Problem to work on => In the material, begin at the line that has "Publicidade" and stop after the line that has "Kreiraj korisnički račun". Give those lines again with "Zapamti me" switched to "Zapamti prijavu" and nothing else changed, and leave the pictures out.

Data extract =>
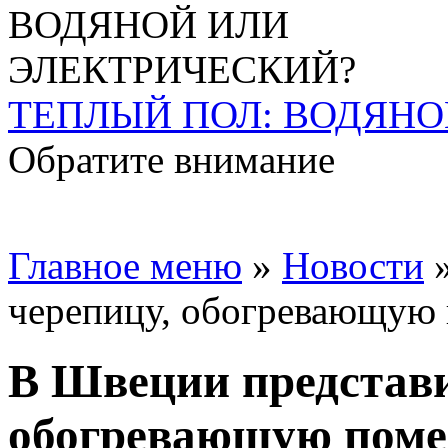
ТЕПЛЫЙ ПОЛ: ВОДЯНО
Обратите внимание
Главное меню
»
Новости
черепицу, обогревающую
В Швеции представи
обогревающую пом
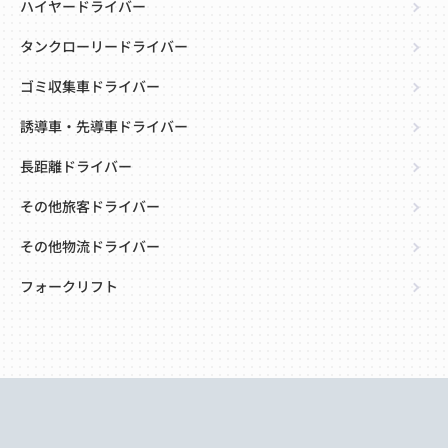
ハイヤードライバー
タンクローリードライバー
ゴミ収集車ドライバー
誘導車・先導車ドライバー
長距離ドライバー
その他旅客ドライバー
その他物流ドライバー
フォークリフト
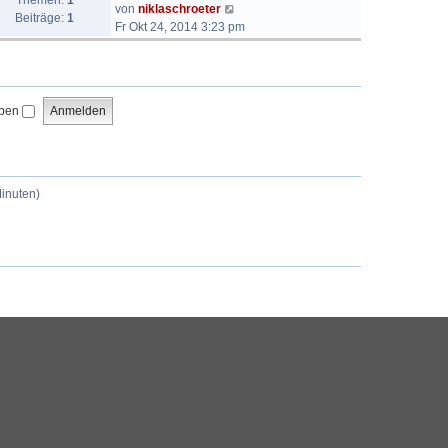
Themen:
1
N
von
niklaschroeter
Beiträge:
1
e
Fr Okt 24, 2014 3:23 pm
u
e
s
t
iben
e
r
B
e
i
Minuten)
t
r
a
g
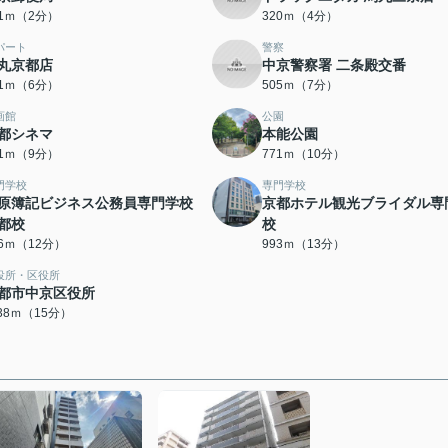
21ｍ（2分）
320ｍ（4分）
パート
警察
丸京都店
中京警察署 二条殿交番
41ｍ（6分）
505ｍ（7分）
画館
公園
都シネマ
本能公園
91ｍ（9分）
771ｍ（10分）
門学校
専門学校
原簿記ビジネス公務員専門学校
京都ホテル観光ブライダル専
都校
校
06ｍ（12分）
993ｍ（13分）
役所・区役所
都市中京区役所
138ｍ（15分）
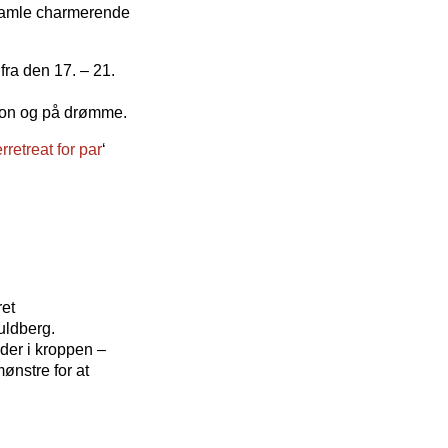
 gamle charmerende
 fra den 17. – 21.
tion og på drømme.
rretreat for par
‘
ret
uldberg.
der i kroppen –
ønstre for at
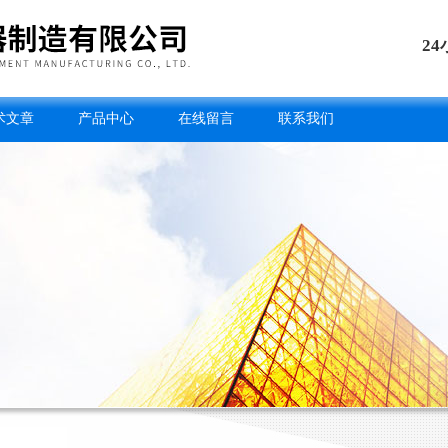
2
术文章
产品中心
在线留言
联系我们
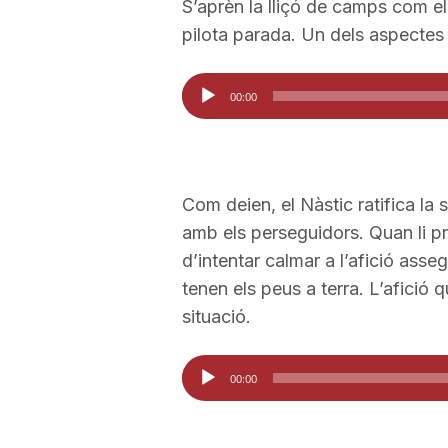
S’aprèn la lliçó de camps com el
a
pilota parada. Un dels aspectes q
Reproductor
00:00
d'àudio
Com deien, el Nàstic ratifica la
amb els perseguidors. Quan li p
d’intentar calmar a l’afició asse
tenen els peus a terra. L’afició qu
situació.
Reproductor
00:00
d'àudio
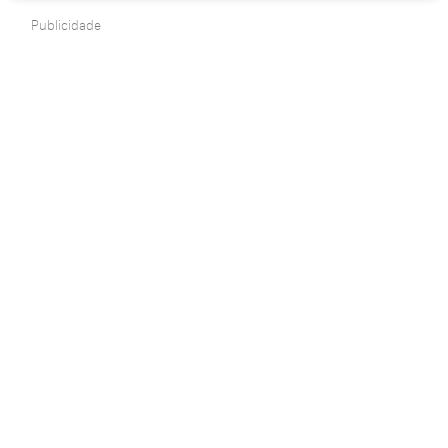
Publicidade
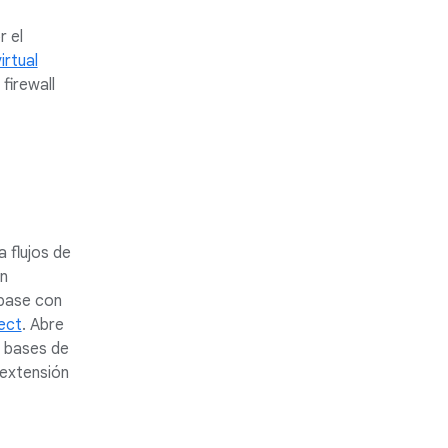
r el
irtual
firewall
 flujos de
n
ebase con
ect
. Abre
 bases de
 extensión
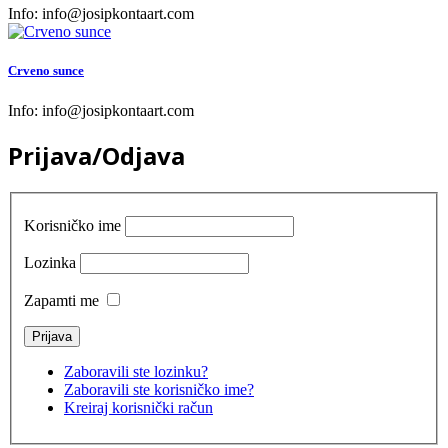
Info:
info@josipkontaart.com
Crveno sunce
Info:
info@josipkontaart.com
Prijava/Odjava
Korisničko ime
Lozinka
Zapamti me
Zaboravili ste lozinku?
Zaboravili ste korisničko ime?
Kreiraj korisnički račun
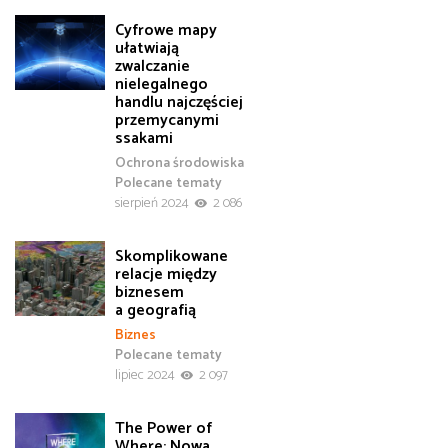
Cyfrowe mapy
ułatwiają
zwalczanie
nielegalnego
handlu najczęściej
przemycanymi
ssakami
Ochrona środowiska
Polecane tematy
sierpień 2024
2 086
Skomplikowane
relacje między
biznesem
a geografią
Biznes
Polecane tematy
lipiec 2024
2 097
The Power of
Where: Nowa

Solution to this problem =>
Publicidade
r el
irtual
firewall
 flujos de
n
ebase con
ect
. Abre
 bases de
 extensión
Info:
info@josipkontaart.com
Crveno sunce
Info:
info@josipkontaart.com
Prijava/Odjava
Korisničko ime
Lozinka
Zapamti prijavu
Zaboravili ste lozinku?
Zaboravili ste korisničko ime?
Kreiraj korisnički račun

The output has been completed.